UNICEF is looking at ways to provide emergency water supplies as soon as conditions allow and is also at work in Baghdad focusing on the urgent need for clean water in the capital's hospitals, Mr. Keele said.
The World Health Organization (WHO) added its voice to the concern, warning that the health situation could deteriorate quickly. It said teams from the International Committee of the Red Cross had managed to restore service for some 40 per cent of the population but that would only partially and temporarily cover needs.
Re-hydration is one of the most efficient and cost-effective measures against diarrhoea-related diseases, the second cause of mortality among children under the age of five, WHO spokesperson Fadela Chaib said, but the use of re-hydration salts requires clean water. In similar past situations in Iraq, diarrhoea diseases have accounted for 25 to 40 per cent of deaths during the acute phase of the emergency, with 80 per cent of deaths in under-two-year olds. Women and children will be the most affected group, she added.

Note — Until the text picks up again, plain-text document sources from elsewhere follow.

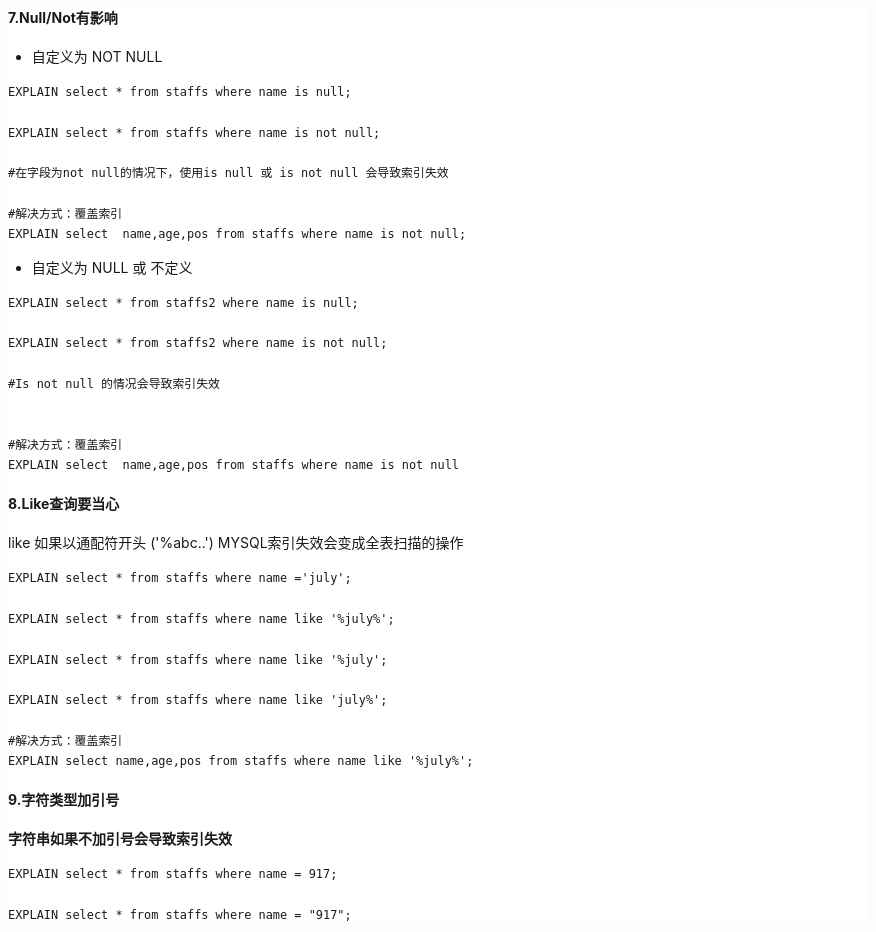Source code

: #### 7.Null/Not有影响

- 自定义为 NOT NULL

```mysql
EXPLAIN select * from staffs where name is null;

EXPLAIN select * from staffs where name is not null;

#在字段为not null的情况下，使用is null 或 is not null 会导致索引失效

#解决方式：覆盖索引
EXPLAIN select  name,age,pos from staffs where name is not null;
```

- 自定义为 NULL 或 不定义

```mysql
EXPLAIN select * from staffs2 where name is null;

EXPLAIN select * from staffs2 where name is not null;

#Is not null 的情况会导致索引失效


#解决方式：覆盖索引
EXPLAIN select  name,age,pos from staffs where name is not null
```

#### 8.Like查询要当心

like 如果以通配符开头 ('%abc..') MYSQL索引失效会变成全表扫描的操作

```mysql
EXPLAIN select * from staffs where name ='july';

EXPLAIN select * from staffs where name like '%july%';

EXPLAIN select * from staffs where name like '%july';

EXPLAIN select * from staffs where name like 'july%';

#解决方式：覆盖索引
EXPLAIN select name,age,pos from staffs where name like '%july%';
```

#### 9.字符类型加引号

**字符串如果不加引号会导致索引失效**

```mysql
EXPLAIN select * from staffs where name = 917;

EXPLAIN select * from staffs where name = "917";
```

The UN High Commissioner for the Refugees (UNHCR) said mobile teams based from the southwestern Iranian city of Ahwaz were monitoring the crossings from Iraq because the grim situation reported in Basra. Spokesman Peter Kessler said that further north along the frontier, a UNHCR team based in Khermanshah was visiting the Khosravi crossing today to check the frontier, following reports of attacks inside Iraq.
To the far north of Iraq, he said an eight-truck UNHCR convoy of relief items reached Silopi in southeastern Turkey this morning. Eight thousand mattresses from a regional stockpile at Iskenderun were being unloaded at the Red Crescent warehouse.
But no refugee movements were reported in the last 24 hours, he added.
For its part, the World Food Programme (WFP) said 19 trucks carrying about 380 tons of food offloaded their shipment in a warehouse in Erbil, where local staff are still working, for distribution under a nutrition programme in the northern provinces. Spokesman Khaled Mansour said the situation there was described as quiet but tense. People who had left Erbil because of the conflict were returning, he added.